I would like to add a third factor that seems under-discussed.  I claim to have unusual insight into the topic due to my elementary math instruction days combined with my willingness to talk HBD and a reasonable understanding of evolutionary pressures.

Men have a well-known lower risk-aversion than do women.  This is both experimentally known AND evolutionarily required.  For any non-monogamous species, the value of a female's taking a risk is massively lower than that of a man's taking risks (for high payoffs).  See the professional poker world or the trading world for good examples.

The more advanced math and technical fields get, the more risk-preference makes a difference.  The best math people find problems, noodle them a while, get them wrong several times trying to find a solution, and then having tried 15 wrong answers, finally find a correct one.  The best programmers do this too.  Physicists are in the same boat, as far as my limited experience goes, and engineers are defined as a profession by how fabulously good they are at learning from their mistakes: "Well, the third prototype didn't explode".  Quants in the financial industry are wrong maybe more than they're right, but they're learning, even while trying to outwit EMH

I wish to argue that in math...the number of different approaches you try is a massive indicator of your future ability.  Someone who does exactly what the teacher says is never going to be a very good mathematician.  However, doing exactly what the teacher says is great for arithmetic, and it will get you to better-than average for algebra.  It won't get you very far at all in math research or most "contest math".  Instead, the people with the best future in math tend to be the ones who learn the teacher's way, but also work to develop their own heuristics, their own shortcuts...the ones who really don't want to show the work, because there's a bit of intuition involved.  For what it's worth, both in my teaching and in my interactions with math professors, students of mine, and student-peers in school...the willingness to take academic risk is both highly positively correlated with math ability AND a highly male trait.

2 comments:

Dee said...

Another great post, very interesting stats.

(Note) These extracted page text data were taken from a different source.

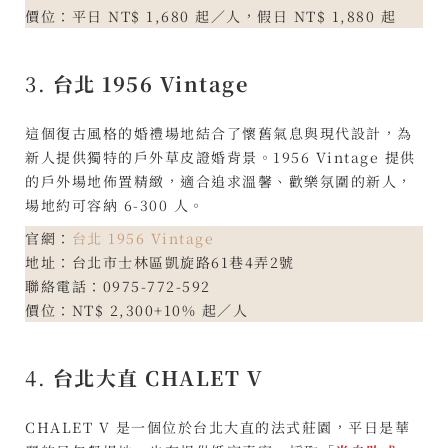
價位：平日 NT$ 1,680 起／人，假日 NT$ 1,880 起
3.
台北 1956 Vintage
這個復古風格的婚禮場地結合了懷舊氣息與現代設計，為
新人提供獨特的戶外草皮證婚背景。1956 Vintage 提供
的戶外場地佈置精緻，適合追求溫馨、歡樂氛圍的新人，
場地約可容納 6-300 人。
官網：
台北 1956 Vintage
地址：台北市士林區凱旋路61巷4弄2號
聯絡電話：0975-772-592
價位：NT$ 2,300+10% 起／人
4.
台北大直 CHALET V
CHALET V 是一個位於台北大直的法式莊園，平日是華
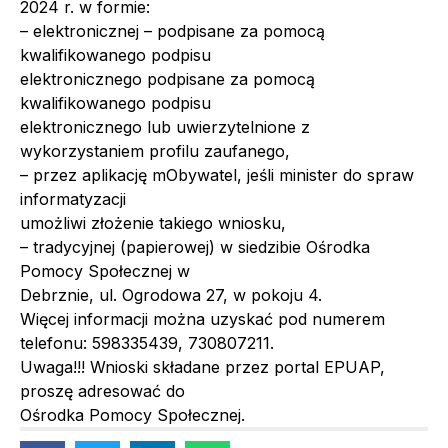
2024 r. w formie:
– elektronicznej – podpisane za pomocą
kwalifikowanego podpisu
elektronicznego podpisane za pomocą
kwalifikowanego podpisu
elektronicznego lub uwierzytelnione z
wykorzystaniem profilu zaufanego,
– przez aplikację mObywatel, jeśli minister do spraw
informatyzacji
umożliwi złożenie takiego wniosku,
– tradycyjnej (papierowej) w siedzibie Ośrodka
Pomocy Społecznej w
Debrznie, ul. Ogrodowa 27, w pokoju 4.
Więcej informacji można uzyskać pod numerem
telefonu: 598335439, 730807211.
Uwaga!!! Wnioski składane przez portal EPUAP,
proszę adresować do
Ośrodka Pomocy Społecznej.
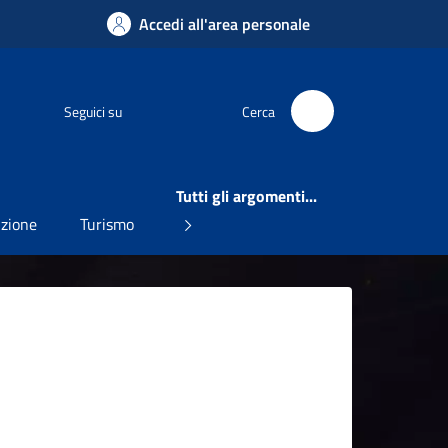
Accedi all'area personale
Facebook
Seguici su
Cerca
Tutti gli argomenti...
uzione
Turismo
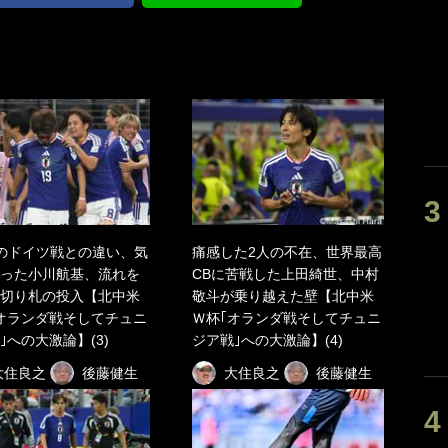
のドイツ戦との違い、気
痛感した2人の不在、世界最高
った小川航基、流れを
CBに苦戦した上田綺世、中村
切り札の投入【北中米
敬斗が乗り越えた壁【北中米
オランダ戦そしてチュニ
Ｗ杯｢オランダ戦そしてチュニ
｣への大激論】(3)
ジア戦｣への大激論】(4)
大住良之
後藤健生
大住良之
後藤健生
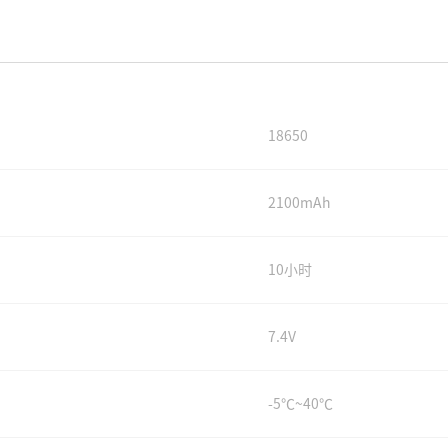
18650
2100mAh
10小时
7.4V
-5℃~40℃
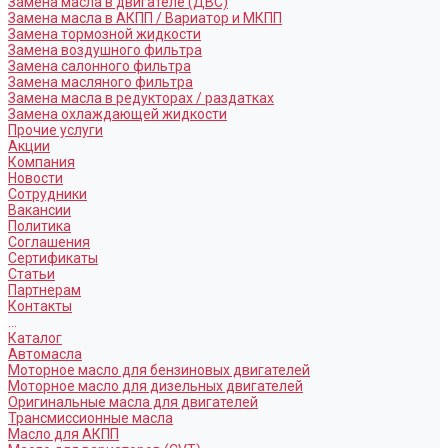
Замена масла в двигателе (ДВС)
Замена масла в АКПП / Вариатор и МКПП
Замена тормозной жидкости
Замена воздушного фильтра
Замена салонного фильтра
Замена масляного фильтра
Замена масла в редукторах / раздатках
Замена охлаждающей жидкости
Прочие услуги
Акции
Компания
Новости
Сотрудники
Вакансии
Политика
Соглашения
Сертификаты
Статьи
Партнерам
Контакты
...
Каталог
Автомасла
Моторное масло для бензиновых двигателей
Моторное масло для дизельных двигателей
Оригинальные масла для двигателей
Трансмиссионные масла
Масло для АКПП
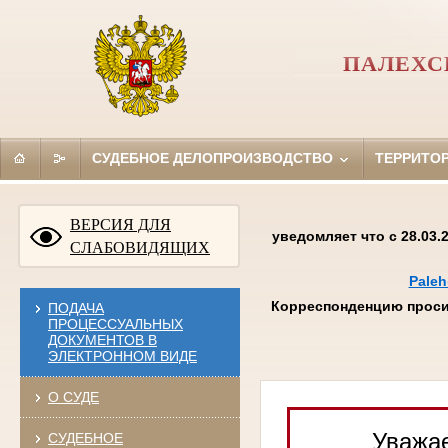
ПАЛЕХС
СУДЕБНОЕ ДЕЛОПРОИЗВОДСТВО
ТЕРРИТО
ВЕРСИЯ ДЛЯ
уведомляет что с 28.03
СЛАБОВИДЯЩИХ
Paleh
Корреспонденцию проси
ПОДАЧА
ПРОЦЕССУАЛЬНЫХ
ДОКУМЕНТОВ В
ЭЛЕКТРОННОМ ВИДЕ
О СУДЕ
Уважае
СУДЕБНОЕ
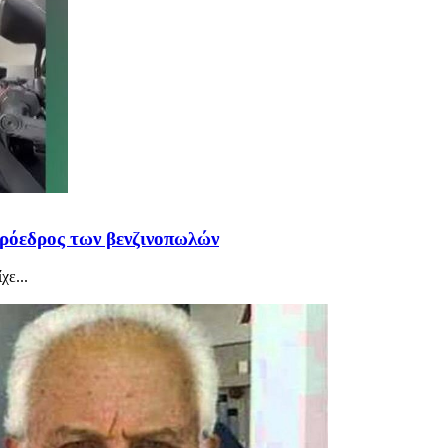
πρόεδρος των βενζινοπωλών
χε...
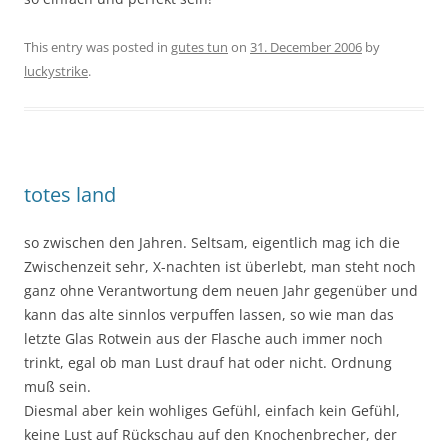
This entry was posted in
gutes tun
on
31. December 2006
by
luckystrike
.
totes land
so zwischen den Jahren. Seltsam, eigentlich mag ich die
Zwischenzeit sehr, X-nachten ist überlebt, man steht noch
ganz ohne Verantwortung dem neuen Jahr gegenüber und
kann das alte sinnlos verpuffen lassen, so wie man das
letzte Glas Rotwein aus der Flasche auch immer noch
trinkt, egal ob man Lust drauf hat oder nicht. Ordnung
muß sein.
Diesmal aber kein wohliges Gefühl, einfach kein Gefühl,
keine Lust auf Rückschau auf den Knochenbrecher, der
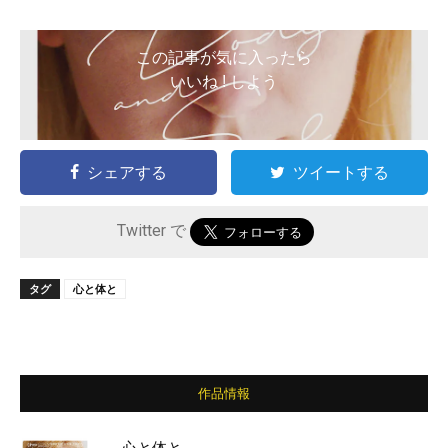
この記事が気に入ったら
いいね ! しよう
シェアする
ツイートする
Twitter で
タグ
心と体と
作品情報
心と体と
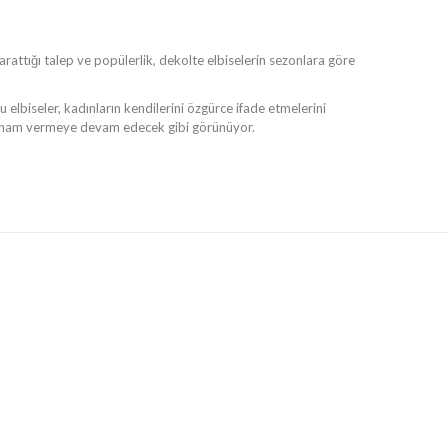
rattığı talep ve popülerlik, dekolte elbiselerin sezonlara göre
elbiseler, kadınların kendilerini özgürce ifade etmelerini
ı ilham vermeye devam edecek gibi görünüyor.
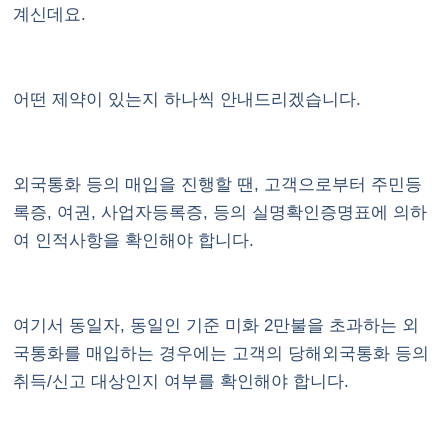
계신데요.
어떤 제약이 있는지 하나씩 안내드리겠습니다.
외국통화 등의 매입을 진행할 땐, 고객으로부터 주민등
록증, 여권, 사업자등록증, 등의 실명확인증명표에 의하
여 인적사항을 확인해야 합니다.
여기서 동일자, 동일인 기준 미화 2만불을 초과하는 외
국통화를 매입하는 경우에는 고객의 당해외국통화 등의
취득/신고 대상인지 여부를 확인해야 합니다.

Risk aversion as a factor in math IQ, I can see that.

Mark Horning said...

I think application has to weigh into this as well.

I see a lot more females in straight mathematics as compared to the mathematical sciences. (even in grad school)

Consider at the Undergraduate university we attended, the Math department was rather heavily slanted towards female students (55/45), whereas we only had a couple girls in the Physics Department.

I mean, there is a reason the Physics students date Mathematicians, where else are we going to find girls?